Task data
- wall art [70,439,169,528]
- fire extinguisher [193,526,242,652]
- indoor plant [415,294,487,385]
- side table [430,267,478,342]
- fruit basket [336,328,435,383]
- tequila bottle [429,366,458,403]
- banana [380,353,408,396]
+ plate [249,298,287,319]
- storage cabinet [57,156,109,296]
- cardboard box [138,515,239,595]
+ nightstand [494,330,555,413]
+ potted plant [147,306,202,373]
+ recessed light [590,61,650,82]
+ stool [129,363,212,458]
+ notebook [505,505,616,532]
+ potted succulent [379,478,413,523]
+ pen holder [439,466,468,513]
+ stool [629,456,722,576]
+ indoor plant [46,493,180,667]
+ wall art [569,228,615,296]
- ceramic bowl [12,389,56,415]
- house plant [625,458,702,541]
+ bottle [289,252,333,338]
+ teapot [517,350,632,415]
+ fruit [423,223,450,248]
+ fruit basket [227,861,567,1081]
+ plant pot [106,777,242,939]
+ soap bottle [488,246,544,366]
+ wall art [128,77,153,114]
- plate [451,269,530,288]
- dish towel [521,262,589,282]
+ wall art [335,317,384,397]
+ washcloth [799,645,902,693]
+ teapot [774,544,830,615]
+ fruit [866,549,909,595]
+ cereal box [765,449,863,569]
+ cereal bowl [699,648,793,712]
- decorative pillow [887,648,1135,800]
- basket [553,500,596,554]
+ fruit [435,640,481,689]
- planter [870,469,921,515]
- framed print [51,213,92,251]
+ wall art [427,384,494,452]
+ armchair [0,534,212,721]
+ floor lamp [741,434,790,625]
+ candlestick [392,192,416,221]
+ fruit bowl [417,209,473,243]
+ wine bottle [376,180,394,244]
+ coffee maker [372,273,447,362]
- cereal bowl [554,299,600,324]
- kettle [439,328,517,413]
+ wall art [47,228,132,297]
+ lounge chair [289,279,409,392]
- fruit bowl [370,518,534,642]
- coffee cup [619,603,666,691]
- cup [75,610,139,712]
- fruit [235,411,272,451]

What is needed
Write out the whole listing verbatim.

Solution for this task
- wall art [70,439,169,528]
- fire extinguisher [193,526,242,652]
- indoor plant [415,294,487,385]
- side table [430,267,478,342]
- fruit basket [336,328,435,383]
- tequila bottle [429,366,458,403]
- banana [380,353,408,396]
+ plate [249,298,287,319]
- storage cabinet [57,156,109,296]
- cardboard box [138,515,239,595]
+ nightstand [494,330,555,413]
+ potted plant [147,306,202,373]
+ recessed light [590,61,650,82]
+ stool [129,363,212,458]
+ notebook [505,505,616,532]
+ potted succulent [379,478,413,523]
+ pen holder [439,466,468,513]
+ stool [629,456,722,576]
+ indoor plant [46,493,180,667]
+ wall art [569,228,615,296]
- ceramic bowl [12,389,56,415]
- house plant [625,458,702,541]
+ bottle [289,252,333,338]
+ teapot [517,350,632,415]
+ fruit [423,223,450,248]
+ fruit basket [227,861,567,1081]
+ plant pot [106,777,242,939]
+ soap bottle [488,246,544,366]
+ wall art [128,77,153,114]
- plate [451,269,530,288]
- dish towel [521,262,589,282]
+ wall art [335,317,384,397]
+ washcloth [799,645,902,693]
+ teapot [774,544,830,615]
+ fruit [866,549,909,595]
+ cereal box [765,449,863,569]
+ cereal bowl [699,648,793,712]
- decorative pillow [887,648,1135,800]
- basket [553,500,596,554]
+ fruit [435,640,481,689]
- planter [870,469,921,515]
- framed print [51,213,92,251]
+ wall art [427,384,494,452]
+ armchair [0,534,212,721]
+ floor lamp [741,434,790,625]
+ candlestick [392,192,416,221]
+ fruit bowl [417,209,473,243]
+ wine bottle [376,180,394,244]
+ coffee maker [372,273,447,362]
- cereal bowl [554,299,600,324]
- kettle [439,328,517,413]
+ wall art [47,228,132,297]
+ lounge chair [289,279,409,392]
- fruit bowl [370,518,534,642]
- coffee cup [619,603,666,691]
- cup [75,610,139,712]
- fruit [235,411,272,451]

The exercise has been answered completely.